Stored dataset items
§
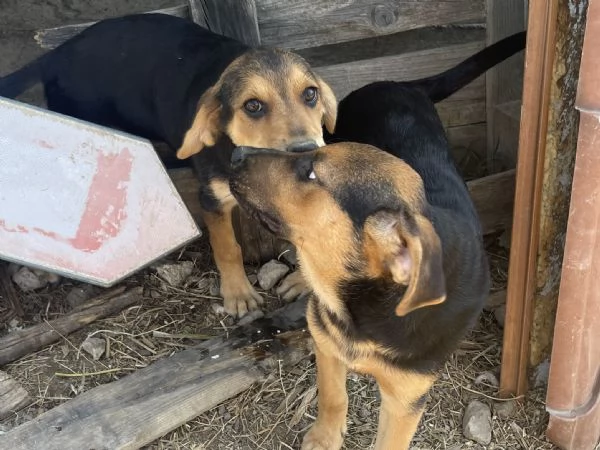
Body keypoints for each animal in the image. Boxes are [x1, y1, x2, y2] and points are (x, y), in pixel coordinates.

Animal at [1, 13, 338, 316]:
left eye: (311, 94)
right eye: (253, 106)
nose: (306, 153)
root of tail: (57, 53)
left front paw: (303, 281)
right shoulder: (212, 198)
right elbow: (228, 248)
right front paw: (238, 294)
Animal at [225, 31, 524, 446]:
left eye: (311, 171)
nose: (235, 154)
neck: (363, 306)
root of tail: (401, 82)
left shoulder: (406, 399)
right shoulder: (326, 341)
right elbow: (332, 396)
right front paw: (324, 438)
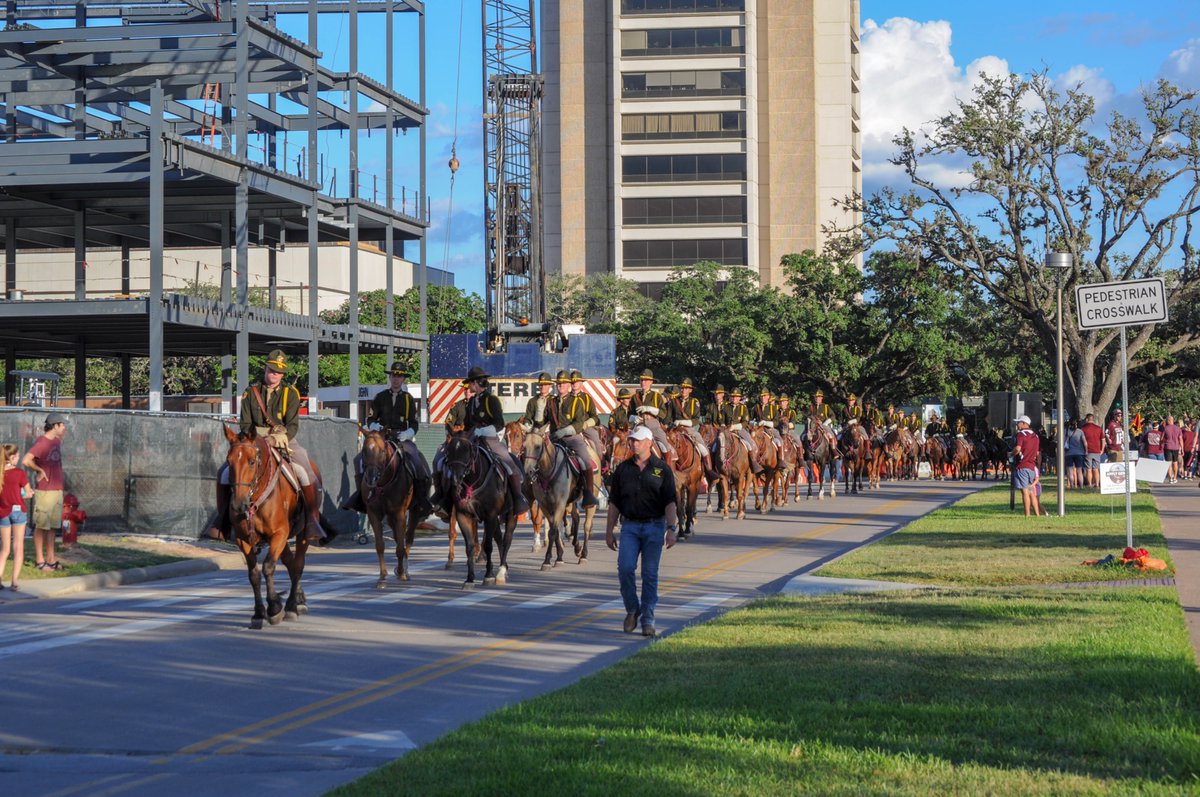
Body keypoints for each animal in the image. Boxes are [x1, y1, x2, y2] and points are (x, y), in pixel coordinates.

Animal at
§
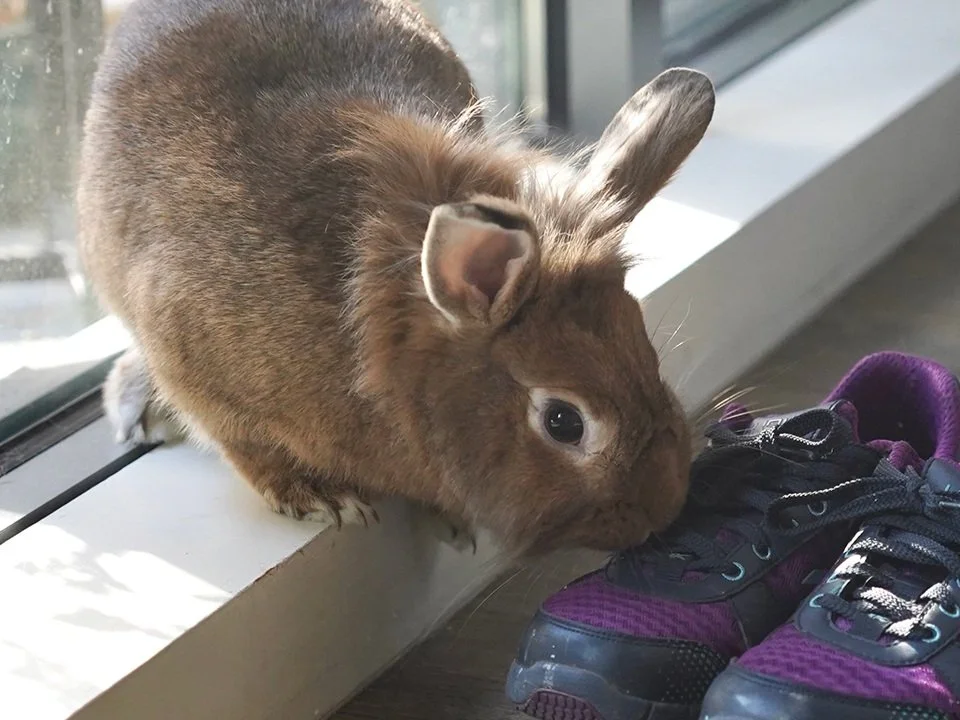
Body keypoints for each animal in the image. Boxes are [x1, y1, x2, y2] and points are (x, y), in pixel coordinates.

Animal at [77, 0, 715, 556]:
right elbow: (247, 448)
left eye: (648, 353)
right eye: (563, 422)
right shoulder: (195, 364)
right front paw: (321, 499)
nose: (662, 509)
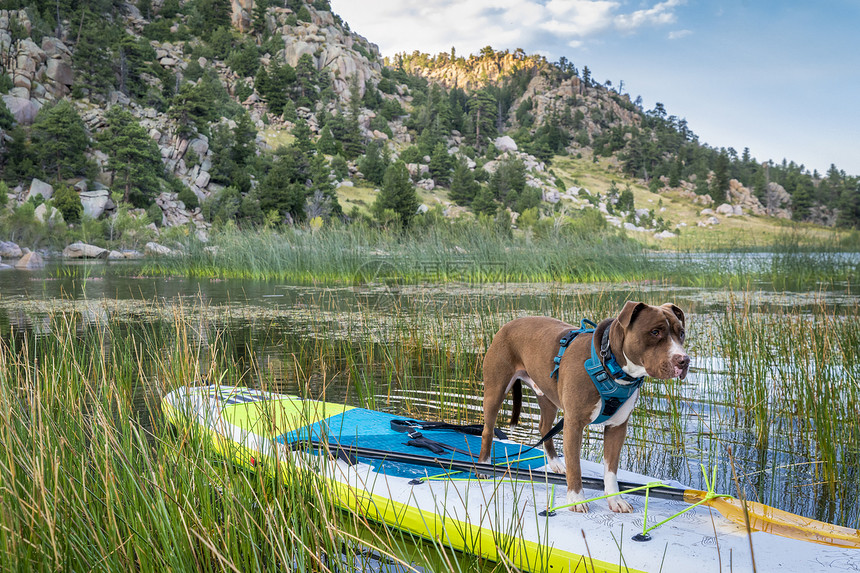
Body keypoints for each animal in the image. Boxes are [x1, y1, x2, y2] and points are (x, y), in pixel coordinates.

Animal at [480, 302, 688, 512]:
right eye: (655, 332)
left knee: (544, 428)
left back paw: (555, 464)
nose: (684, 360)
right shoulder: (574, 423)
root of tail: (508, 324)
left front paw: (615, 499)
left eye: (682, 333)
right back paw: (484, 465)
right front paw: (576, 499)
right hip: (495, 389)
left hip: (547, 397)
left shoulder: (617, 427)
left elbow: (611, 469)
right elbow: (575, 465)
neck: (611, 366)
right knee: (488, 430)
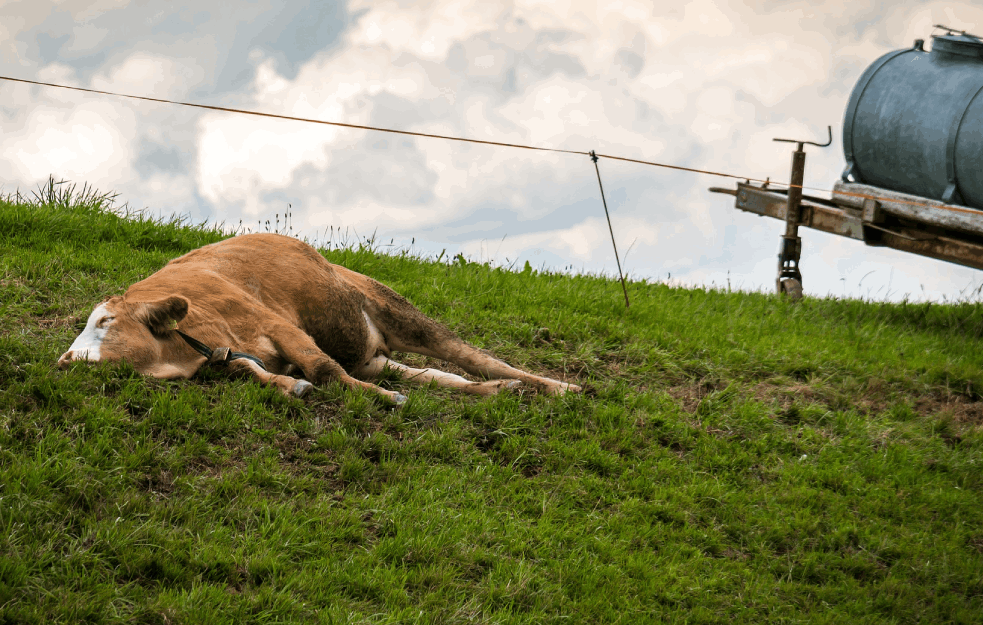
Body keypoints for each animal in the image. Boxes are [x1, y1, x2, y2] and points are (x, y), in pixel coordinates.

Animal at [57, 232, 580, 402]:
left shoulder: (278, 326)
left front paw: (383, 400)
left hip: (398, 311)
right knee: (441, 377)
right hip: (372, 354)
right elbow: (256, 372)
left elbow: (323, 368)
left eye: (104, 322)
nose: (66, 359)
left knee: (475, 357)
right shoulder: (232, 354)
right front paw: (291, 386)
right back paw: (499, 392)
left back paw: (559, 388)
§
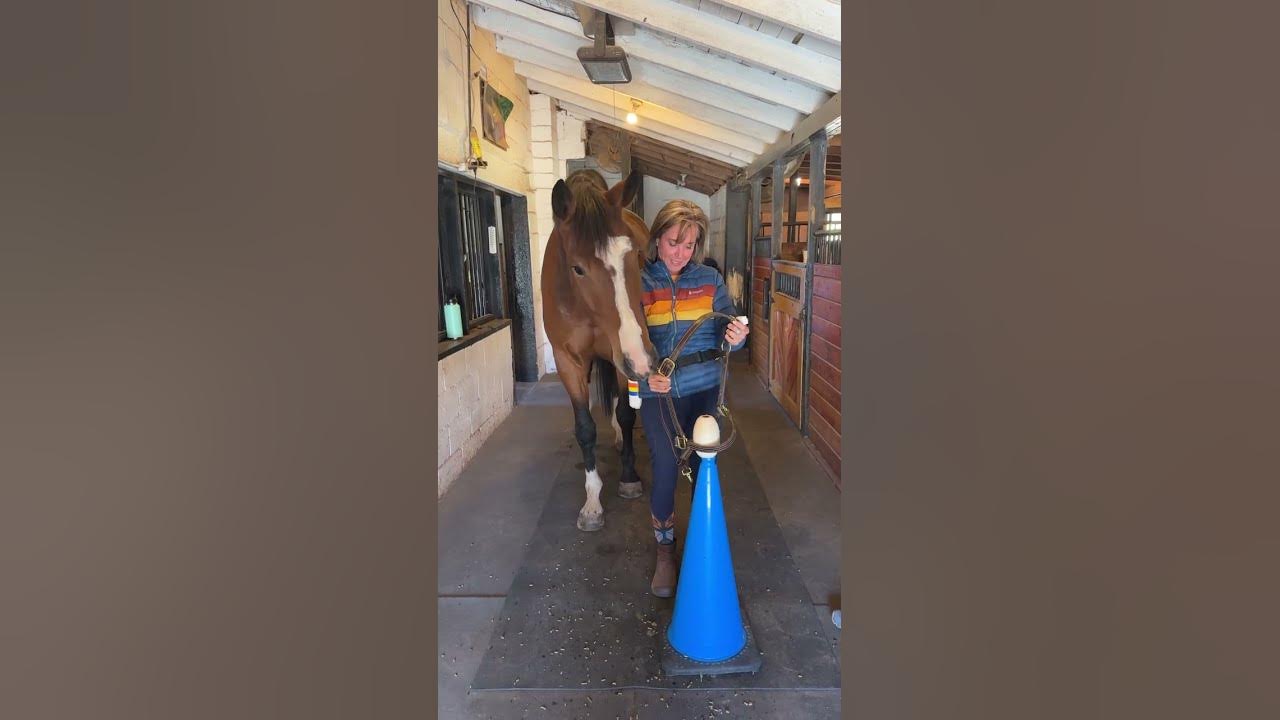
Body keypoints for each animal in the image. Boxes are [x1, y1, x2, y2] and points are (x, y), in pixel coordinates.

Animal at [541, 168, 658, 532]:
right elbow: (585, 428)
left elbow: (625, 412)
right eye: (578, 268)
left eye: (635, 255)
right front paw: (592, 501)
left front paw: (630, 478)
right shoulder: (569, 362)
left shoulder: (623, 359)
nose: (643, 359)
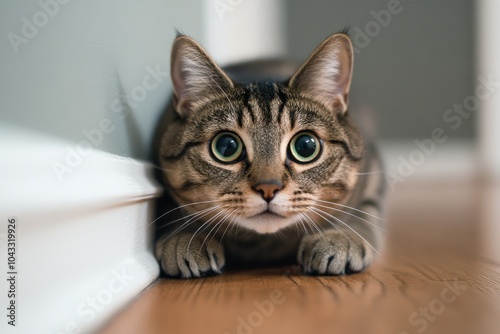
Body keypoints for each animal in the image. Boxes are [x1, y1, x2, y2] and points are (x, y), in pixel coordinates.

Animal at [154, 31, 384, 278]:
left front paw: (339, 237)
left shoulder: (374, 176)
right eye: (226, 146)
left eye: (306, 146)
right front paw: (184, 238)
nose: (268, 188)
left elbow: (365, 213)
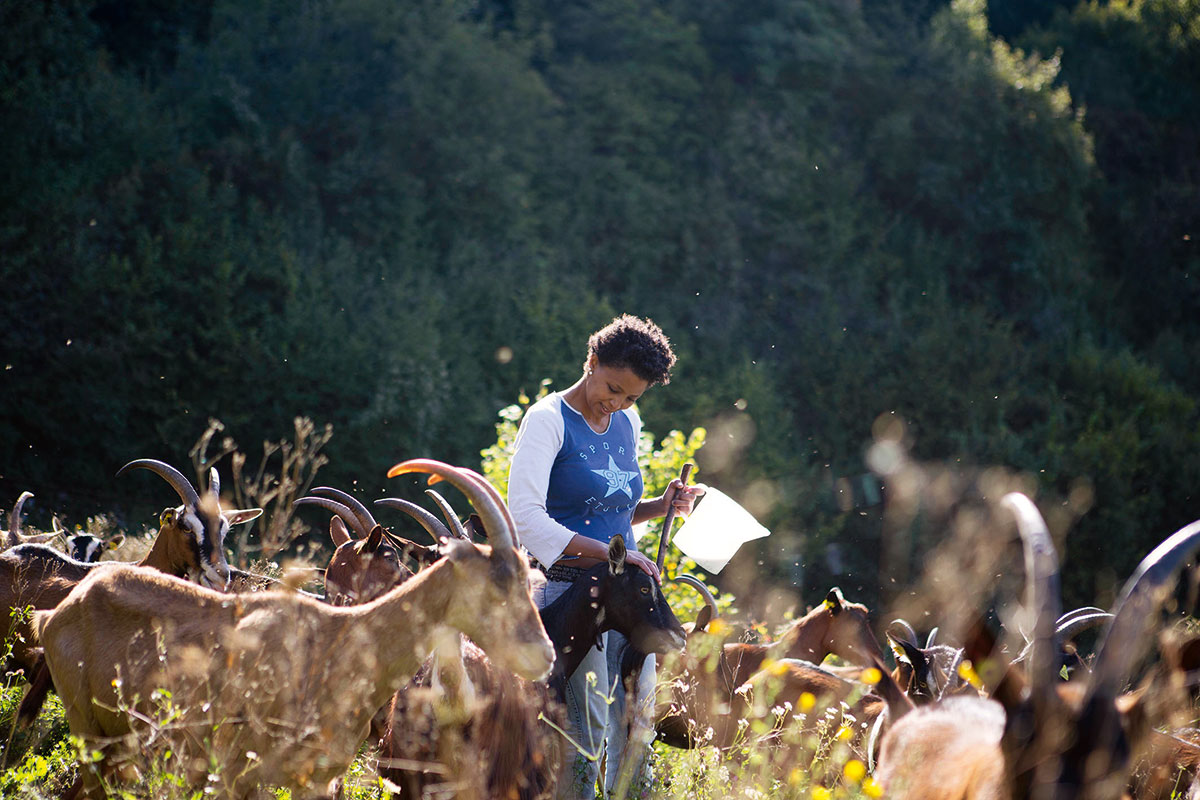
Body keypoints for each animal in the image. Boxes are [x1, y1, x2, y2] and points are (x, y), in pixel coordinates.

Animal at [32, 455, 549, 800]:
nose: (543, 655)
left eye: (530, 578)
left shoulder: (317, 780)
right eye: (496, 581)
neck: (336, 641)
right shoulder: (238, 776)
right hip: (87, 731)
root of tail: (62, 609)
§
About this exercise :: Filter the entries down to the lines with the word "front" in them.

Final answer ::
left front paw: (303, 281)
right front paw: (238, 294)
right front paw: (324, 438)
right front paw: (321, 499)
left front paw: (615, 499)
right front paw: (576, 499)
left front paw: (383, 400)
right front paw: (291, 386)
right front paw: (592, 501)
left front paw: (630, 478)
left front paw: (339, 237)
right front paw: (184, 238)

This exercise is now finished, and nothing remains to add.